This vignette explains the process done to get the data being used in the Mental Health and Disability Services dashboard.

Step 1: PDF Acquisition

The first step was downloading all region expenditure PDFs for 2021.

PDF Example:

Step 2: PDF Convertion to CSV

The next step was converting the PDFs to a CSV file.

After going through many different applications including excels import PDF, I found smallpdf.com that has a tool that correctly converted the PDFs to CSV files.

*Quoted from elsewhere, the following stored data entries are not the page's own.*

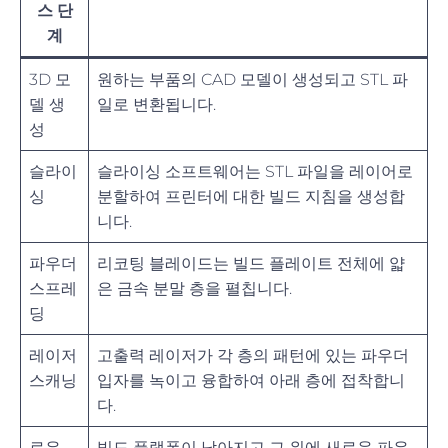
스 단
계
3D 모
원하는 부품의 CAD 모델이 생성되고 STL 파
델 생
일로 변환됩니다.
성
슬라이
슬라이싱 소프트웨어는 STL 파일을 레이어로
싱
분할하여 프린터에 대한 빌드 지침을 생성합
니다.
파우더
리코팅 블레이드는 빌드 플레이트 전체에 얇
스프레
은 금속 분말 층을 펼칩니다.
딩
레이저
고출력 레이저가 각 층의 패턴에 있는 파우더
스캐닝
입자를 녹이고 융합하여 아래 층에 접착합니
다.
로우
빌드 플랫폼이 낮아지고 그 위에 새로운 파우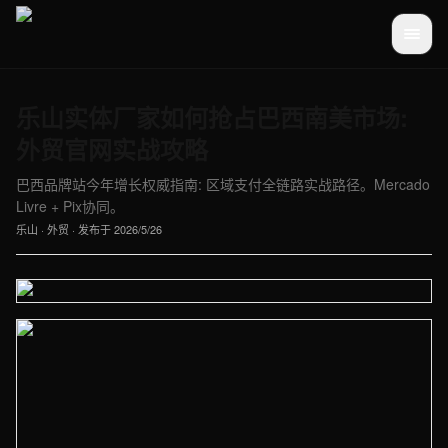
乐山实体厂家如何抢占巴西南美市场:
外贸官网实战攻略
巴西品牌站今年增长权威指南: 区域支付全链路实战路径。Mercado
Livre + Pix协同。
乐山
·
外贸
· 发布于
2026/5/26
【乐山】外贸车间实拍图 - 外贸建站与品牌官网定制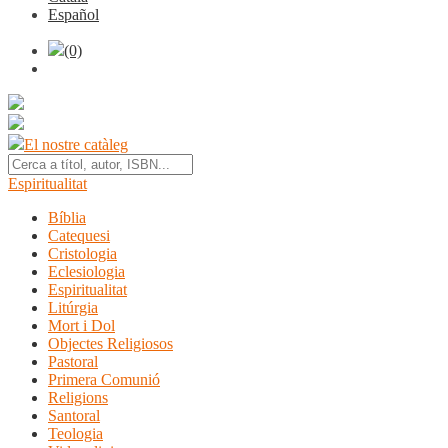
Español
(0)
El nostre catàleg
Espiritualitat
Bíblia
Catequesi
Cristologia
Eclesiologia
Espiritualitat
Litúrgia
Mort i Dol
Objectes Religiosos
Pastoral
Primera Comunió
Religions
Santoral
Teologia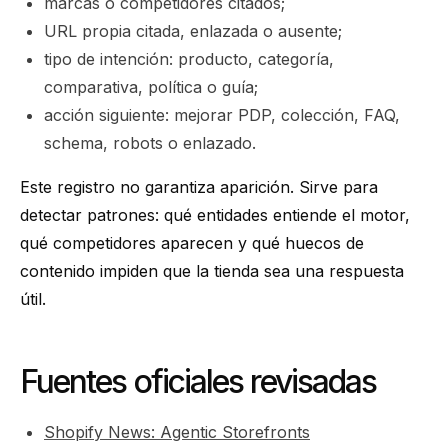
marcas o competidores citados;
URL propia citada, enlazada o ausente;
tipo de intención: producto, categoría,
comparativa, política o guía;
acción siguiente: mejorar PDP, colección, FAQ,
schema, robots o enlazado.
Este registro no garantiza aparición. Sirve para
detectar patrones: qué entidades entiende el motor,
qué competidores aparecen y qué huecos de
contenido impiden que la tienda sea una respuesta
útil.
Fuentes oficiales revisadas
Shopify News: Agentic Storefronts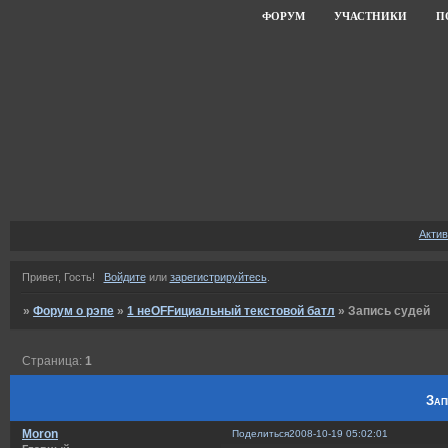
ФОРУМ
УЧАСТНИКИ
П
Акти
Привет, Гость!
Войдите
или
зарегистрируйтесь
.
»
Форум о рэпе
»
1 неOFFициальный текстовой батл
»
Запись судей
Страница:
1
Зап
Moron
Поделиться
2008-10-19 05:02:01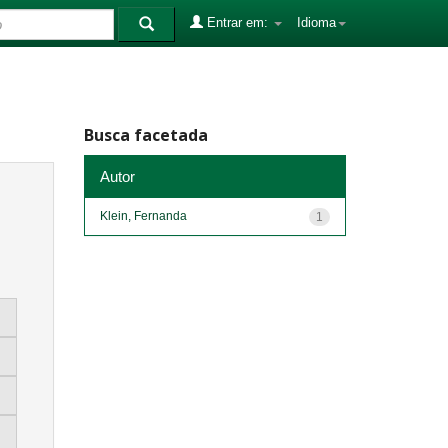
Entrar em:
Idioma
Busca facetada
Autor
Klein, Fernanda
1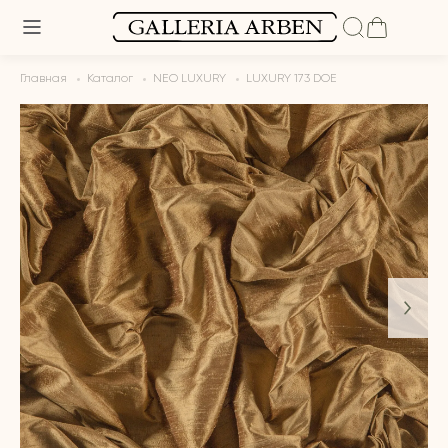
Главная
Каталог
NEO LUXURY
LUXURY 173 DOE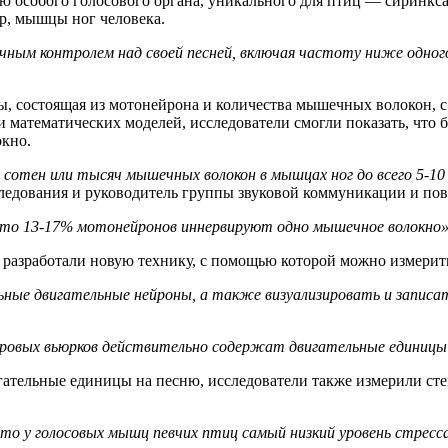
ю особого голосового органа, уникального для птиц — сиринкс
ер, мышцы ног человека.
ным контролем над своей песней, включая частоту ниже одного
 состоящая из мотонейрона и количества мышечных волокон, с 
 математических моделей, исследователи смогли показать, что 
окно.
 сотен или тысяч мышечных волокон в мышцах ног до всего 5-1
следования и руководитель группы звуковой коммуникации и п
 что 13-17% мотонейронов иннервируют одно мышечное волокно»
и разработали новую технику, с помощью которой можно измери
ьные двигательные нейроны, а также визуализировать и запис
ебровых вьюрков действительно содержат двигательные единицы
гательные единицы на песню, исследователи также измерили степ
о у голосовых мышц певчих птиц самый низкий уровень стресса 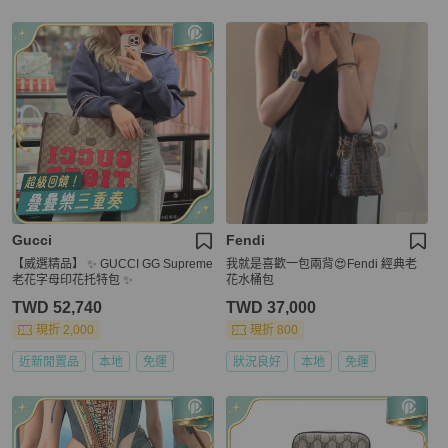
Gucci
Fendi
【威選精品】 ✨ GUCCI GG Supreme
我就是喜歡一包兩背😍Fendi 經典老
老花字母印花托特包 ✨
花水桶包
TWD 52,740
TWD 37,000
現折 2,000
現折 800
近新閒置品
本地
免運
狀況良好
本地
免運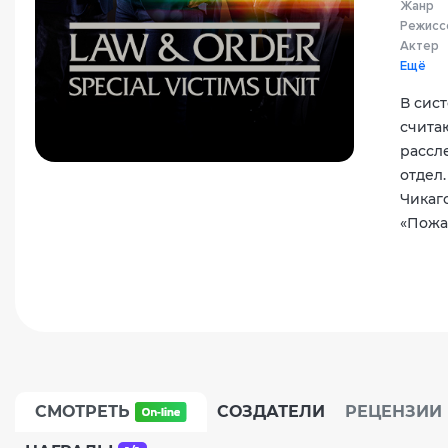
Жанр
Режисс
Актер
Ещё
В сис
счита
рассл
отдел
Чикаго
«Пожа
СМОТРЕТЬ
СОЗДАТЕЛИ
РЕЦЕНЗИИ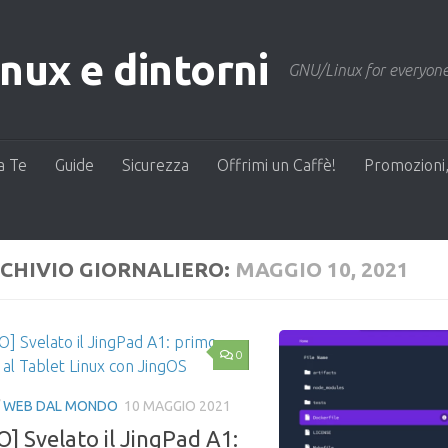
ux e dintorni
GNU/Linux for everyone
a Te
Guide
Sicurezza
Offrimi un Caffè!
Promozioni,
CHIVIO GIORNALIERO:
MAGGIO 10, 2021
0
/
WEB DAL MONDO
10 MAGGIO 2021
O] Svelato il JingPad A1: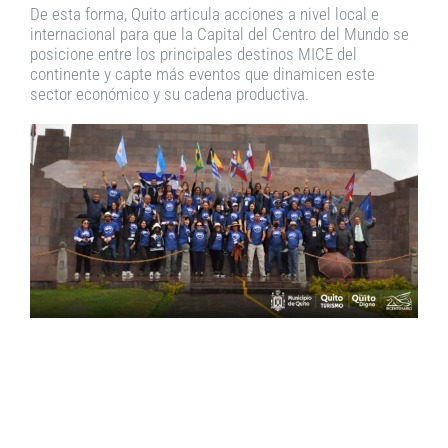
De esta forma, Quito articula acciones a nivel local e
internacional para que la Capital del Centro del Mundo se
posicione entre los principales destinos MICE del
continente y capte más eventos que dinamicen este
sector económico y su cadena productiva.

Here is an example of the smallpdf.com csv conversion file:

Step 3: Manual Cleaning

Unfortunately I was unable to come up with a solution to automating the cleaning of these PDFs in the period of time allotted for working on the MHDS expenditure data. The quickest way for me to clean them was manually. Here is the process done to each converted CSV file.

Step 3a: Select Entire Table and Unmerge Merged Cells

Step 3b: Create Four New Columns

Columns were created for region, year, category, sub category 1, and sub category 2.

Step 3c: Population Columns

Next I populated the columns with the respective information. I used the dark colored bold lettered rows as the category, the lightly colored bold lettered rows as the sub category 1, and lastly the regular rows as sub category 2.

Step 3d: Remove Rows and Columns

Next I removed the un-needed titles and subtotal rows and the combined categories column.

Step 3e: Formatting

Lastly I formatted the table to by removing any formatting done to cells, reset cells widths and lengths, and changed font of all cells to Calibri.

Step 4: Combine Cleaned Data

As the final step, I combined the cleaned CSV file for each region into one CSV file that was used in Tableau.